Ecosystem Usage & Examples

Emergency proposals are critical governance mechanisms used to address urgent threats to a protocol. This section details their real-world applications, key examples, and the specific processes that define them.

03

Key Triggers for Emergency Action

Emergency proposals are not for routine upgrades. They are reserved for existential threats that cannot wait for a standard governance cycle. Common triggers include:

  • Critical Smart Contract Vulnerabilities: Discovery of a bug that could lead to fund loss or system collapse.
  • Oracle Failure: Compromised or manipulated price feeds threatening protocol solvency.
  • Governance Attack: An attempt to maliciously pass a harmful proposal via token manipulation.
  • Severe Market Collapse: Extreme volatility that risks mass liquidations and system insolvency, as seen in March 2020.
04

Accelerated Timelines & High Quorums

The process for an emergency proposal differs significantly from standard governance:

  • Voting Period: Drastically shortened, often from 1-2 weeks down to 24-48 hours.
  • Quorum Requirement: Typically requires a higher approval threshold (e.g., majority of circulating supply) to ensure broad consensus for such a weighty action.
  • Execution Delay: Often has little to no timelock after passing, allowing for immediate execution to mitigate the threat. This design balances the need for speed with the gravity of the action being taken.
05

Controversy & Centralization Tensions

Emergency powers highlight a core tension in decentralized governance. While necessary, they can be controversial:

  • Guardian Roles: Some protocols (e.g., early Compound, Uniswap) had administrative keys or 'guardians' with unilateral pausing ability, seen as a centralization risk.
  • Process Abuse: Concerns that 'emergency' can be used to fast-track contentious upgrades without proper debate.
  • The Speed-Security Trade-off: Faster execution reduces time for voter analysis and increases risk of governance attacks. Modern systems aim to encode emergency powers into transparent, on-chain processes.
06

Technical Implementation: Pause Guardians & Multisigs

The technical execution of emergency actions often relies on privileged access controls:

  • Pause Guardian: A designated address (often a multisig wallet) with the power to pause specific protocol functions, like minting or borrowing. This is a safety circuit-breaker.
  • Timelock Bypass: Emergency proposals may be configured to bypass the standard Timelock Controller, which normally delays execution to allow users to exit.
  • Upgradable Proxies: Many protocols use proxy patterns where an emergency proposal can vote to upgrade the logic contract immediately to patch a vulnerability.
EMERGENCY PROPOSAL

Frequently Asked Questions (FAQ)

Essential questions and answers about emergency proposals in decentralized governance, detailing their purpose, mechanics, and security considerations.

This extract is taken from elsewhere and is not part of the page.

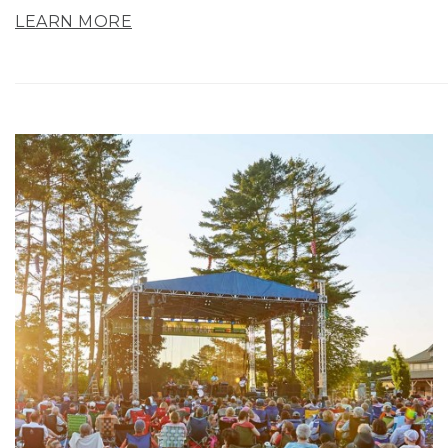
LEARN MORE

An emergency proposal is a special type of governance action designed to execute critical protocol changes or security responses with minimal delay, bypassing the standard, lengthy voting timelock. It works by granting a trusted entity, often a multisig council or the security module, the temporary authority to execute a predefined action immediately upon proposal approval, which is typically secured by a high quorum and approval threshold. This mechanism is a vital failsafe for addressing severe bugs, exploits, or urgent economic adjustments that cannot wait for a standard 1-2 week governance cycle. For example, protocols like MakerDAO and Compound have emergency shutdown or pause functions that can be activated through such proposals to protect user funds during a crisis.